Ending on a Positive Note 🙂
That is a lot of information to process! And it has such a negative tone. The fact of the matter is Reiss is lucky. She is lucky to live in a time where surgery is an option. She is lucky to have a loving support system to help her along this process. She is lucky that there is a repair available. Reiss is a strong, active and smart little girl. We believe she will bounce back quickly, not missing a beat in development along the way. Even if she does – we’ll deal with that as it comes. She is a happy, vibrant baby girl. Her development is on pace – if not a little ahead of schedule.

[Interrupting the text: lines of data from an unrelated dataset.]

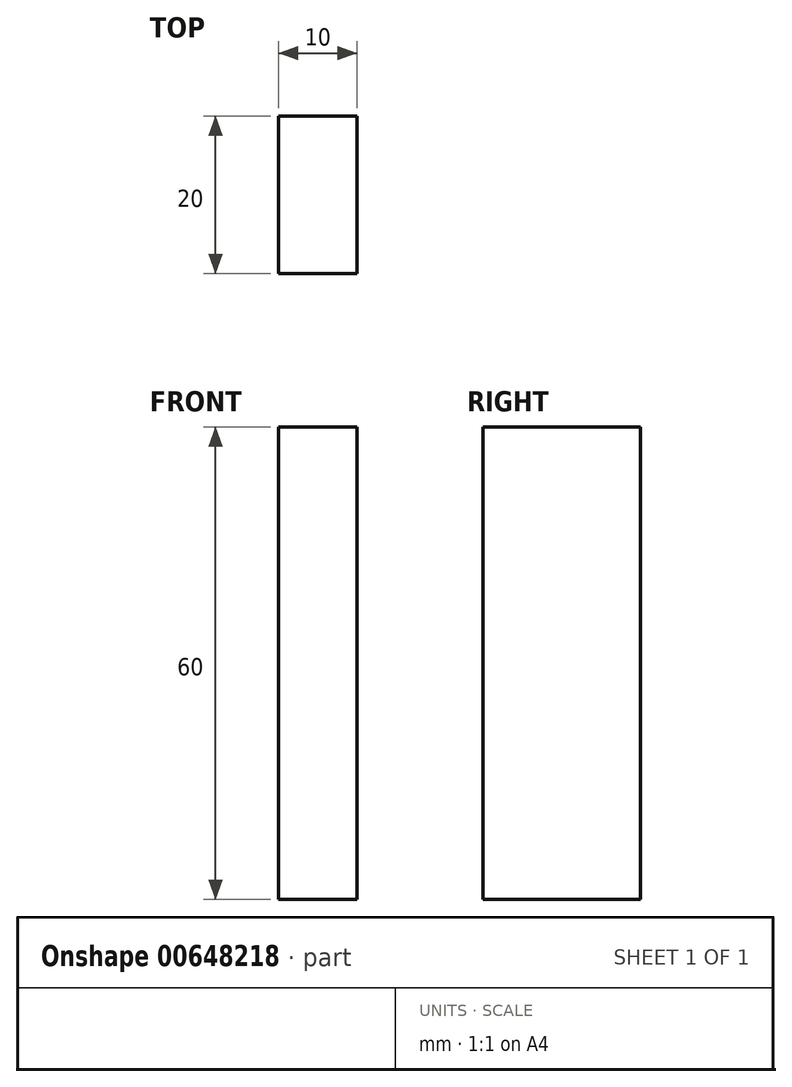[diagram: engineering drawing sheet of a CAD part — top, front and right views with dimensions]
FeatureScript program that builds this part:
annotation { "Feature Type Name" : "Feature", "Feature Type Description" : "" }
export const myFeature = defineFeature(function(context is Context, id is Id, definition is map)
    precondition{}
    {
        {
            var Q0;
            Q0=qCreatedBy(makeId("Top.planeOp"),FACE);
            var sketch = newSketch(context, id + "F0", { "sketchPlane" : qUnion([Q0])});
            skLineSegment(sketch, "E0.bottom", {"start": v(0, 0) * mm, "end": v(10, 0) * mm});
            skLineSegment(sketch, "E0.top", {"start": v(0, 20) * mm, "end": v(10, 20) * mm});
            skLineSegment(sketch, "E0.left", {"start": v(0, 0) * mm, "end": v(0, 20) * mm});
            skLineSegment(sketch, "E0.right", {"start": v(10, 0) * mm, "end": v(10, 20) * mm});
            skSolve(sketch);
        }
        {
            var Q0;
            Q0 = qSketchRegion(id + "F0", true);
            extrude(context, id + "F1", {"entities" : qUnion([Q0]), "depth" : 60 * mm, "offsetDistance" : 25 * mm});
        }
    });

Here are some things Reiss can do or likes to do:
- Crawling – she is not mobile. Though, her crawling is on one knee and one foot, which makes it look like a partial bear crawl.
- Shakes her “no” – and uses it in the correct situation
- Shakes her head “yes” – but this is usually when bee-boppin’ to music
- Pulling up
- Chewing on everything- even mom’s shoulder (ouch!)
- 7 TEETH!!!!
- Eating different solid foods
- NOT sleeping through the night (mommy no likey)
- Dances to music
- Loves to multi-task – one toy in mouth, one in each hand, while crawling and growling
- Swimming – her favorite hobby
- She can say – papa, mom, mama, dada, baba -though, none of those are really used in reference to a person or thing
- She does say Hi!, smiles and waves – to cows, tvs, people, cars, dogs, anything
- Yelling is fun
- She can blow raspberries – even in her sleep
- She mimic everything already
- Good memory – she remembers exactly where that cord was that you just said “NO!” to chewing on….even if it is across the room and behind the couch
- Loves her dogs
Thank you for your thoughts and prayers. They are always welcome and appreciated.